Standard Korean Language Dictionary
- Editor: The National Academy of the Korean Language
- Language: Korean
- Subject: Dictionary
- Publisher: National Institute of Korean Language, Doosan Don-A
- Publication date: 9 October 1999
- Publication place: South Korea
- Pages: 7,328 (first edition)
- ISBN: 978-8-900-08422-1
- Website: https://stdict.korean.go.kr/main/main.do

Korean name
- Hangul: 표준국어대사전
- Hanja: 標準國語大辭典
- RR: Pyojun gugeo daesajeon
- MR: P'yojun kugŏ taesajŏn
- IPA: [pʰjo.dʑun.ɡu.ɡʌ.dɛ̝.sa.dʑʌn]

= Standard Korean Language Dictionary =

Dictionary of the Korean language

Standard Korean Language Dictionary is a dictionary of the Korean language, published by the National Institute of Korean Language.

Study questions:
[1] In the dictionary entry, substitute "issued" for "published" in the portion starting with "Korean name" and going on through "of Korean Language.", then write out that portion.
[2] Decide whether each statement agrees with the dictionary entry, and quote the words that settle it: (a) The first edition runs to 7,328 pages. (b) The dictionary was published in North Korea. (c) The dictionary came out in October 1999.
[3] Carry on the dictionary entry about the Standard Korean Language Dictionary from the point where it stops.

Items listed in a dataset:
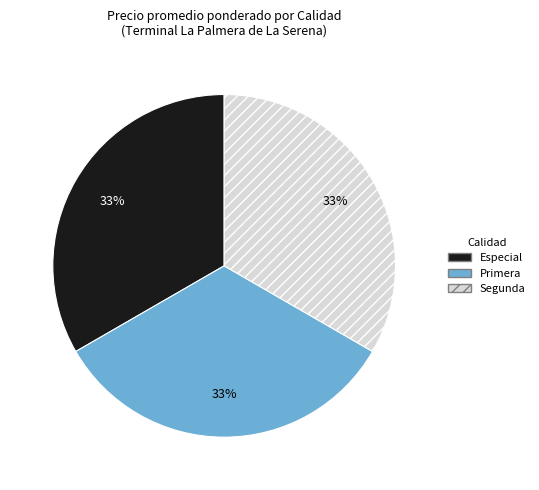

Is it true that Primera is 33% of the pie?

True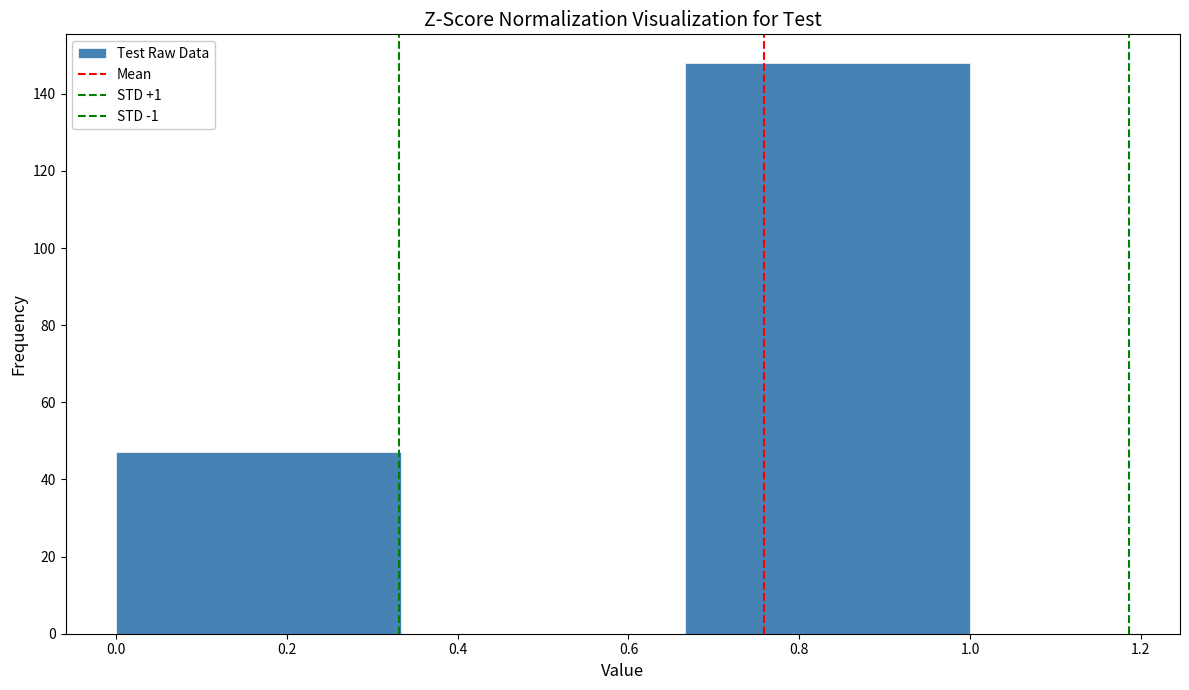

How tall is the bar that spans 0.00 to 0.34 on the x-axis? Neither the bar edges nor the heights are printed on the chart, so give them approximately, as read against the axes.

48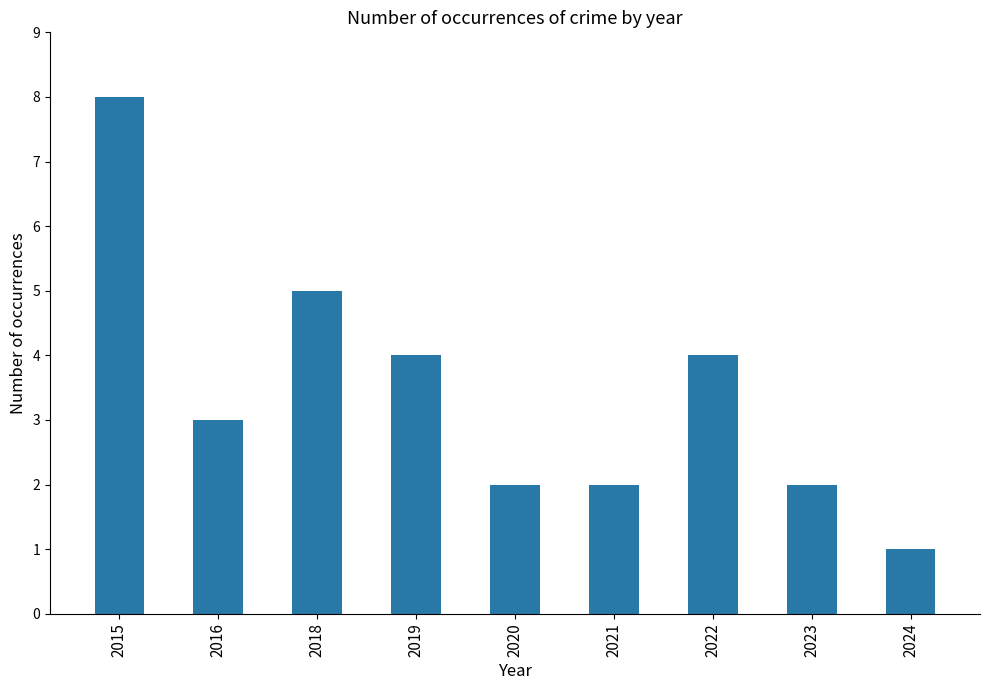

Read the value at 2020.

2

Answers provided:
[1]
Korean name
- Hangul: 표준국어대사전
- Hanja: 標準國語大辭典
- RR: Pyojun gugeo daesajeon
- MR: P'yojun kugŏ taesajŏn
- IPA: [pʰjo.dʑun.ɡu.ɡʌ.dɛ̝.sa.dʑʌn]

= Standard Korean Language Dictionary =

Dictionary of the Korean language

Standard Korean Language Dictionary is a dictionary of the Korean language, issued by the National Institute of Korean Language.

[2]
(a) Yes: "Pages: 7,328 (first edition)"
(b) No: "Publication place: South Korea"
(c) Yes: "Publication date: 9 October 1999"

[3]
== History ==
The compilation of Standard Korean Language Dictionary was commenced on 1 January 1992, by The National Academy of the Korean Language, the predecessor of the National Institute of Korean Language. The dictionary's first edition was published in three volumes on 9 October 1999, followed by the compact disc released on 9 October 2001. The online dictionary was launched on 9 October 2002, and revised on 9 October 2008.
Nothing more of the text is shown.